*Activity*: Return the data below unaltered, but strip out the pictures.

##########

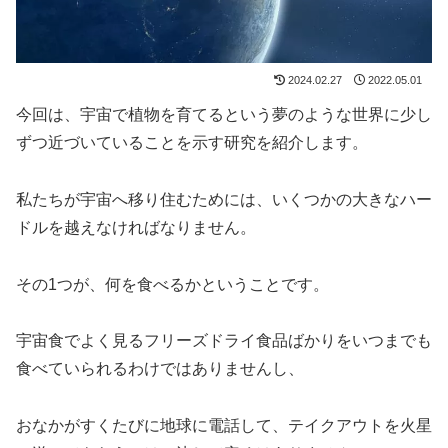
2024.02.27
2022.05.01
今回は、宇宙で植物を育てるという夢のような世界に少し
ずつ近づいていることを示す研究を紹介します。
私たちが宇宙へ移り住むためには、いくつかの大きなハー
ドルを越えなければなりません。
その1つが、何を食べるかということです。
宇宙食でよく見るフリーズドライ食品ばかりをいつまでも
食べていられるわけではありませんし、
おなかがすくたびに地球に電話して、テイクアウトを火星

##########

*Answer to the exercise*:
2024.02.27
2022.05.01
今回は、宇宙で植物を育てるという夢のような世界に少し
ずつ近づいていることを示す研究を紹介します。
私たちが宇宙へ移り住むためには、いくつかの大きなハー
ドルを越えなければなりません。
その1つが、何を食べるかということです。
宇宙食でよく見るフリーズドライ食品ばかりをいつまでも
食べていられるわけではありませんし、
おなかがすくたびに地球に電話して、テイクアウトを火星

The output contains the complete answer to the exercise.